My daughter plays soccer and I've never even heard of wearing trash bags under soccer kits - why in the world did they make you do that???! I can see how you might be scarred lol.


----------



## gelbergirl (Jun 9, 2007)

I have worn (with lot of other folks) at the start of the NYC Marathon.
The area near the bridge is typically cold and windy and assembling all the runners takes quite some time. Lots of standing around in shorts, so to break the wind and stay insulated runners use this cheap/disposable item.


----------



## Flynn Gentry-Taylor (Jan 17, 2008)

I LOVE this one!!! So nice, thanks for sharing, hope they have purple at my Sallys!!! What a gret idea!


----------



## jabojenny (Sep 18, 2011)

heatherk said:


> My daughter plays soccer and I've never even heard of wearing trash bags under soccer kits - why in the world did they make you do that???! I can see how you might be scarred lol.


Yes I want to hear this one too.


----------



## jabojenny (Sep 18, 2011)

irnfit said:


> You know the rules.....pictures.


I thought that only meant puppies?!!!:biggrin1:


----------



## Flynn Gentry-Taylor (Jan 17, 2008)

jabojenny said:


> I thought that only meant puppies?!!!:biggrin1:


NOOOOoooooo, it means you in that garbage bag too.ound:


----------



## misstray (Feb 6, 2011)

heatherk said:


> My daughter plays soccer and I've never even heard of wearing trash bags under soccer kits - why in the world did they make you do that???! I can see how you might be scarred lol.

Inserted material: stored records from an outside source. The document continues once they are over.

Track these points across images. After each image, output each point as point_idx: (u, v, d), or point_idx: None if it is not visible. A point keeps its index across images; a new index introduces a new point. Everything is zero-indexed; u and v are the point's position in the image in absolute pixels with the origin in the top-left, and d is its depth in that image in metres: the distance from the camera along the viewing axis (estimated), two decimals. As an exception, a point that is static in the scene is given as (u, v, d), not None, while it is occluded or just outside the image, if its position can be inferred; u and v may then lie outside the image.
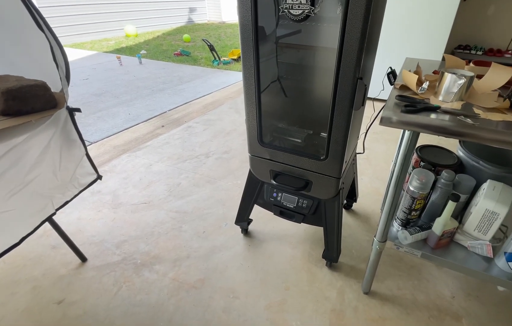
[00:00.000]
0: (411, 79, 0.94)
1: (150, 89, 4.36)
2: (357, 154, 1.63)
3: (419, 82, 0.97)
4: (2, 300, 1.36)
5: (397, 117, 0.81)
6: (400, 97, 0.89)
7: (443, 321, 1.24)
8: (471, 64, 1.16)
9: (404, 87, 1.00)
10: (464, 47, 3.60)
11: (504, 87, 0.91)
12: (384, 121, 0.83)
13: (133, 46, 7.56)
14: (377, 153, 2.51)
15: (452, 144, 1.37)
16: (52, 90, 1.28)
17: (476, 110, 0.81)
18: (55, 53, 1.21)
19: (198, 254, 1.60)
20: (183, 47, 7.10)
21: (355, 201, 1.82)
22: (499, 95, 0.89)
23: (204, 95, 4.06)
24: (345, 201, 1.87)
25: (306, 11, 1.01)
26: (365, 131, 1.54)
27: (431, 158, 1.23)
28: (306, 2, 0.99)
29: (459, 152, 1.23)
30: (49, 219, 1.29)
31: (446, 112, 0.81)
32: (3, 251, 1.10)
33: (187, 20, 11.70)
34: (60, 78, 1.27)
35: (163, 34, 9.46)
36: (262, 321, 1.27)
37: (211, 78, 4.88)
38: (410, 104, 0.83)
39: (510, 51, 3.22)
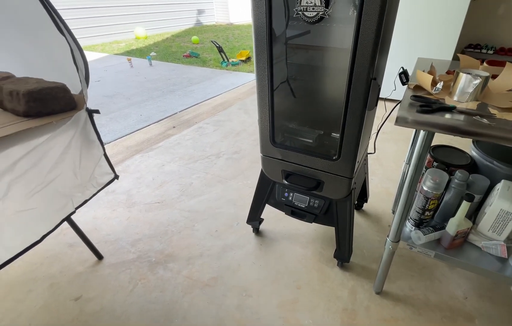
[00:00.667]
0: (426, 80, 0.95)
1: (160, 90, 4.43)
2: (368, 155, 1.63)
3: (434, 83, 0.98)
4: (20, 297, 1.41)
5: (413, 117, 0.82)
6: (415, 97, 0.90)
7: (456, 321, 1.23)
8: (485, 64, 1.15)
9: (418, 88, 1.00)
10: (475, 47, 3.55)
11: (520, 87, 0.91)
12: (400, 121, 0.84)
13: (143, 48, 7.69)
14: (387, 154, 2.49)
15: (465, 145, 1.37)
16: (72, 92, 1.33)
17: (492, 110, 0.82)
18: (75, 56, 1.26)
19: (211, 253, 1.63)
20: (192, 49, 7.18)
21: (366, 201, 1.82)
22: (516, 96, 0.89)
23: (213, 97, 4.10)
24: (356, 202, 1.87)
25: (321, 13, 1.03)
26: (377, 131, 1.54)
27: (444, 159, 1.23)
28: (321, 4, 1.01)
29: (472, 152, 1.22)
30: (69, 218, 1.34)
31: (461, 112, 0.82)
32: (25, 248, 1.15)
33: (195, 22, 11.82)
34: (80, 80, 1.32)
35: (172, 36, 9.58)
36: (275, 319, 1.29)
37: (220, 80, 4.93)
38: (425, 104, 0.84)
39: None
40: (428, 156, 1.28)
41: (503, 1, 3.07)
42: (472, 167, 1.23)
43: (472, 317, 1.25)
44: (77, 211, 1.74)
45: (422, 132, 0.90)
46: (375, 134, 1.56)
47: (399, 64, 1.42)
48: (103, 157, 1.45)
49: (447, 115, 0.81)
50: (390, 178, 2.17)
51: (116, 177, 1.52)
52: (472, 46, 3.56)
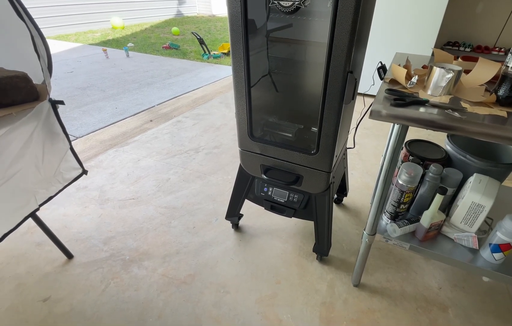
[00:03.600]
0: (400, 73, 0.95)
1: (137, 83, 4.26)
2: (347, 149, 1.64)
3: (408, 77, 0.98)
4: (-15, 299, 1.31)
5: (387, 111, 0.81)
6: (389, 91, 0.89)
7: (430, 311, 1.27)
8: (459, 59, 1.17)
9: (393, 82, 1.00)
10: (453, 44, 3.67)
11: (490, 82, 0.93)
12: (374, 115, 0.83)
13: (119, 38, 7.37)
14: (368, 149, 2.53)
15: (441, 140, 1.40)
16: (34, 82, 1.23)
17: (464, 104, 0.83)
18: (37, 43, 1.16)
19: (188, 250, 1.58)
20: (172, 40, 6.97)
21: (346, 195, 1.84)
22: (486, 90, 0.91)
23: (193, 90, 4.00)
24: (335, 196, 1.89)
25: (296, 2, 1.00)
26: (356, 126, 1.55)
27: (420, 153, 1.25)
28: (297, -7, 0.98)
29: (447, 147, 1.25)
30: (33, 215, 1.24)
31: (434, 106, 0.82)
32: (-17, 248, 1.06)
33: (176, 12, 11.48)
34: (42, 69, 1.22)
35: (151, 26, 9.25)
36: (253, 315, 1.27)
37: (200, 72, 4.82)
38: (399, 98, 0.83)
39: (497, 48, 3.31)
40: (404, 150, 1.29)
41: (481, 0, 3.18)
42: (447, 161, 1.25)
43: (446, 307, 1.29)
44: (45, 208, 1.64)
45: (396, 126, 0.90)
46: (354, 129, 1.57)
47: (379, 59, 1.42)
48: (70, 151, 1.35)
49: (421, 109, 0.81)
50: (369, 172, 2.21)
51: (85, 172, 1.43)
52: (451, 44, 3.68)
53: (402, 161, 1.29)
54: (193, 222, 1.76)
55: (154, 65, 5.17)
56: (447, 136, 1.26)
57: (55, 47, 6.23)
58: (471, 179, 1.05)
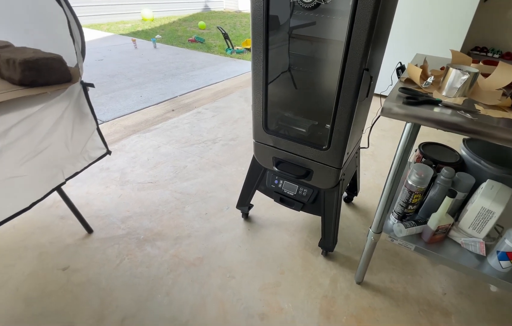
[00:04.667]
0: (415, 73, 0.95)
1: (162, 73, 4.42)
2: (361, 149, 1.64)
3: (425, 76, 0.98)
4: (10, 263, 1.44)
5: (398, 109, 0.82)
6: (403, 89, 0.90)
7: (432, 315, 1.25)
8: (481, 63, 1.15)
9: (409, 81, 1.00)
10: (481, 49, 3.49)
11: (509, 86, 0.90)
12: (385, 112, 0.84)
13: (148, 30, 7.63)
14: (383, 151, 2.49)
15: (457, 144, 1.37)
16: (68, 64, 1.34)
17: (478, 107, 0.82)
18: (72, 28, 1.25)
19: (199, 234, 1.65)
20: (198, 34, 7.12)
21: (356, 194, 1.83)
22: (503, 94, 0.89)
23: (215, 83, 4.09)
24: (346, 194, 1.89)
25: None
26: (370, 126, 1.54)
27: (433, 156, 1.23)
28: (316, -10, 1.00)
29: (462, 151, 1.23)
30: (59, 188, 1.36)
31: (447, 106, 0.82)
32: (13, 214, 1.17)
33: (203, 7, 11.69)
34: (76, 53, 1.32)
35: (179, 20, 9.49)
36: (255, 301, 1.31)
37: (223, 66, 4.90)
38: (411, 97, 0.84)
39: None
40: (418, 152, 1.28)
41: (513, 5, 3.03)
42: (461, 165, 1.23)
43: (449, 313, 1.27)
44: (70, 185, 1.76)
45: (408, 125, 0.90)
46: (369, 128, 1.56)
47: (405, 61, 1.41)
48: (96, 132, 1.46)
49: (432, 109, 0.81)
50: (383, 174, 2.18)
51: (109, 152, 1.53)
52: (478, 49, 3.50)
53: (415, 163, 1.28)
54: (206, 209, 1.83)
55: (179, 57, 5.32)
56: (463, 141, 1.23)
57: (88, 35, 6.56)
58: (483, 185, 1.03)
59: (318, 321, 1.24)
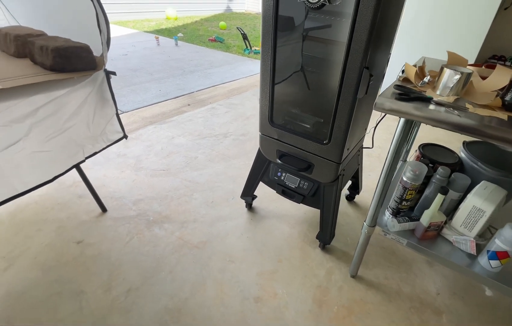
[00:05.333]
0: (411, 71, 0.99)
1: (182, 70, 4.58)
2: (367, 150, 1.66)
3: (422, 76, 1.01)
4: (30, 234, 1.58)
5: (389, 103, 0.87)
6: (397, 86, 0.94)
7: (423, 313, 1.27)
8: (483, 67, 1.16)
9: (406, 80, 1.04)
10: (499, 58, 3.38)
11: (504, 88, 0.93)
12: (377, 106, 0.89)
13: (171, 28, 7.90)
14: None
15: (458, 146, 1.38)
16: (94, 53, 1.47)
17: (468, 105, 0.85)
18: (100, 20, 1.38)
19: (204, 220, 1.74)
20: (218, 34, 7.29)
21: (358, 193, 1.86)
22: (497, 95, 0.91)
23: (230, 81, 4.20)
24: (348, 192, 1.92)
25: (322, 0, 1.08)
26: (375, 126, 1.57)
27: (433, 156, 1.26)
28: (322, -9, 1.07)
29: (461, 153, 1.24)
30: (78, 166, 1.48)
31: (437, 103, 0.85)
32: (38, 184, 1.30)
33: (225, 8, 11.92)
34: (102, 43, 1.44)
35: (201, 19, 9.74)
36: (252, 285, 1.38)
37: (240, 66, 5.01)
38: (404, 93, 0.88)
39: None
40: (417, 152, 1.31)
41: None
42: (459, 167, 1.25)
43: (440, 312, 1.28)
44: (89, 168, 1.90)
45: (401, 121, 0.94)
46: (373, 128, 1.59)
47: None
48: (115, 117, 1.58)
49: (423, 105, 0.85)
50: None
51: (125, 136, 1.65)
52: (496, 57, 3.39)
53: (414, 164, 1.30)
54: (212, 197, 1.92)
55: (198, 55, 5.49)
56: (463, 143, 1.25)
57: (115, 31, 6.89)
58: (478, 185, 1.05)
59: (310, 308, 1.29)
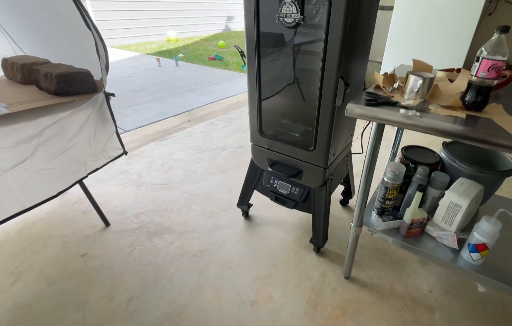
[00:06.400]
0: (379, 79, 1.07)
1: (182, 88, 4.74)
2: (358, 154, 1.71)
3: (393, 82, 1.09)
4: (37, 250, 1.66)
5: (358, 109, 0.95)
6: (367, 93, 1.02)
7: (416, 311, 1.30)
8: (455, 71, 1.24)
9: (378, 87, 1.12)
10: None
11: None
12: (348, 112, 0.97)
13: (172, 49, 8.17)
14: (384, 158, 2.54)
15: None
16: (94, 78, 1.59)
17: (431, 107, 0.92)
18: (98, 47, 1.50)
19: (202, 229, 1.81)
20: (217, 52, 7.52)
21: (351, 197, 1.92)
22: (460, 97, 0.98)
23: (229, 97, 4.34)
24: (341, 197, 1.97)
25: (297, 19, 1.18)
26: (361, 132, 1.64)
27: (414, 157, 1.32)
28: (297, 12, 1.17)
29: (441, 153, 1.30)
30: (81, 181, 1.58)
31: (402, 106, 0.93)
32: (43, 200, 1.39)
33: (224, 27, 12.29)
34: (101, 68, 1.56)
35: (201, 39, 10.05)
36: (248, 290, 1.43)
37: (238, 82, 5.17)
38: (373, 99, 0.96)
39: None
40: (401, 155, 1.37)
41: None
42: (440, 166, 1.30)
43: (433, 309, 1.31)
44: (92, 185, 1.99)
45: (374, 125, 1.02)
46: (361, 134, 1.66)
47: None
48: (115, 135, 1.68)
49: (389, 109, 0.92)
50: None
51: (125, 152, 1.75)
52: None
53: (398, 165, 1.36)
54: (210, 208, 1.99)
55: (198, 74, 5.67)
56: (442, 144, 1.31)
57: (118, 55, 7.16)
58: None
59: (305, 310, 1.33)
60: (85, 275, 1.53)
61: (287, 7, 1.16)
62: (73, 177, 1.50)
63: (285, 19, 1.21)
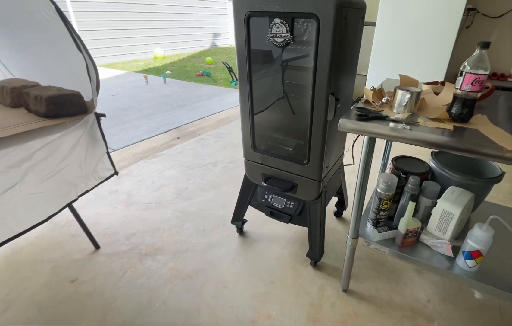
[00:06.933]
0: (368, 94, 1.11)
1: (170, 105, 4.74)
2: (350, 166, 1.74)
3: (381, 97, 1.13)
4: (26, 275, 1.60)
5: (350, 124, 0.97)
6: (358, 108, 1.05)
7: (415, 321, 1.30)
8: (439, 84, 1.30)
9: (367, 102, 1.16)
10: None
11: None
12: (341, 127, 0.99)
13: (160, 67, 8.19)
14: (375, 169, 2.59)
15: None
16: (85, 99, 1.56)
17: (420, 120, 0.96)
18: (89, 69, 1.49)
19: (196, 249, 1.77)
20: (205, 69, 7.59)
21: (345, 209, 1.93)
22: (447, 109, 1.03)
23: (218, 112, 4.36)
24: (335, 209, 1.99)
25: (287, 39, 1.22)
26: (352, 144, 1.68)
27: (405, 167, 1.35)
28: (287, 32, 1.20)
29: (431, 163, 1.34)
30: (71, 204, 1.53)
31: (392, 121, 0.96)
32: (33, 225, 1.34)
33: (211, 44, 12.47)
34: (92, 89, 1.55)
35: (188, 56, 10.14)
36: (246, 308, 1.40)
37: (227, 97, 5.21)
38: (364, 114, 0.99)
39: None
40: (391, 165, 1.40)
41: (495, 28, 3.21)
42: (430, 175, 1.34)
43: (432, 318, 1.32)
44: (81, 206, 1.94)
45: (366, 138, 1.04)
46: (351, 146, 1.69)
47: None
48: (106, 155, 1.65)
49: (379, 123, 0.95)
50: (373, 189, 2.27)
51: (116, 172, 1.71)
52: None
53: (390, 176, 1.39)
54: (204, 225, 1.96)
55: (186, 90, 5.69)
56: (431, 153, 1.35)
57: (105, 73, 7.12)
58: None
59: (304, 327, 1.31)
60: (76, 300, 1.47)
61: (277, 28, 1.20)
62: (64, 199, 1.45)
63: (275, 39, 1.25)
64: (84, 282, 1.57)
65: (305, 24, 1.21)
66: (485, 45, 0.84)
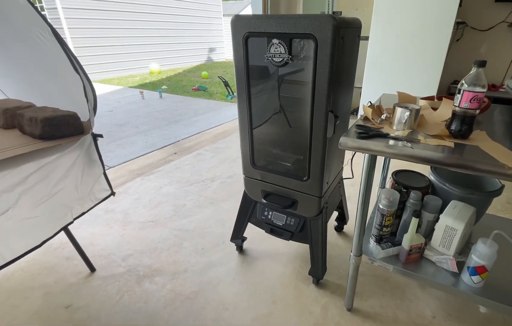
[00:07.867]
0: (368, 112, 1.11)
1: (167, 120, 4.73)
2: (349, 179, 1.74)
3: (380, 114, 1.14)
4: (17, 303, 1.53)
5: (351, 142, 0.97)
6: (357, 126, 1.05)
7: (421, 338, 1.28)
8: (436, 99, 1.31)
9: (366, 119, 1.16)
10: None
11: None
12: (342, 145, 0.99)
13: (155, 82, 8.23)
14: (375, 183, 2.59)
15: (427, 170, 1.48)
16: (81, 119, 1.54)
17: (420, 137, 0.96)
18: (86, 90, 1.48)
19: (195, 269, 1.73)
20: (201, 83, 7.65)
21: (346, 223, 1.92)
22: (446, 125, 1.03)
23: (215, 126, 4.36)
24: (336, 223, 1.97)
25: (285, 59, 1.23)
26: (351, 158, 1.68)
27: (405, 182, 1.35)
28: (285, 52, 1.21)
29: (431, 176, 1.34)
30: (66, 227, 1.49)
31: (393, 138, 0.96)
32: (26, 251, 1.29)
33: (206, 58, 12.61)
34: (89, 110, 1.53)
35: (184, 71, 10.22)
36: (248, 331, 1.36)
37: (223, 111, 5.23)
38: (364, 132, 0.99)
39: (504, 86, 3.33)
40: (392, 180, 1.40)
41: (484, 40, 3.31)
42: (431, 189, 1.34)
43: (438, 335, 1.29)
44: (76, 227, 1.88)
45: (367, 155, 1.04)
46: (350, 160, 1.69)
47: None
48: (103, 176, 1.62)
49: (380, 141, 0.95)
50: (373, 204, 2.26)
51: (113, 193, 1.68)
52: (457, 82, 3.74)
53: (390, 190, 1.39)
54: (202, 244, 1.93)
55: (183, 105, 5.71)
56: (430, 168, 1.35)
57: (100, 89, 7.12)
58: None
59: (309, 349, 1.27)
60: (71, 329, 1.41)
61: (275, 48, 1.21)
62: (59, 223, 1.41)
63: (274, 59, 1.25)
64: (79, 308, 1.51)
65: (301, 42, 1.23)
66: (482, 64, 0.85)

Well, I'm from the Vancouver area so we played in the pouring rain a lot. It was some parent on the team's bright idea to keep us dry. As a kid, I thought it was sooo embarrassing and they were loud with the crinkling sound every time you moved. I'd have rather had a wet jersey. LOL


----------



## heatherk (Feb 24, 2011)

misstray said:


> Well, I'm from the Vancouver area so we played in the pouring rain a lot. It was some parent on the team's bright idea to keep us dry. As a kid, I thought it was sooo embarrassing and they were loud with the crinkling sound every time you moved. I'd have rather had a wet jersey. LOL


Oh I see. Well we are in Seattle, so it's pretty rainy here too. My daughter would 'die' (or so she would claim) if I tried to make her wear anything like that! She doesn't even like to wear the underarmour under clothes that I get her lol.


----------



## Lilly'sMom (Jan 28, 2010)

Great idea! I was going to give the pups a bath on Saturday but I just didn't feel like getting wet. I did give in on Sunday. I wonder how they'll react to me if I'm wearing a trash bag!


----------



## HavaneseSoon (Nov 4, 2008)

I will have to check out my Sally's here, $6 is very reasonable. The boys have a bath coming up in a few days.


----------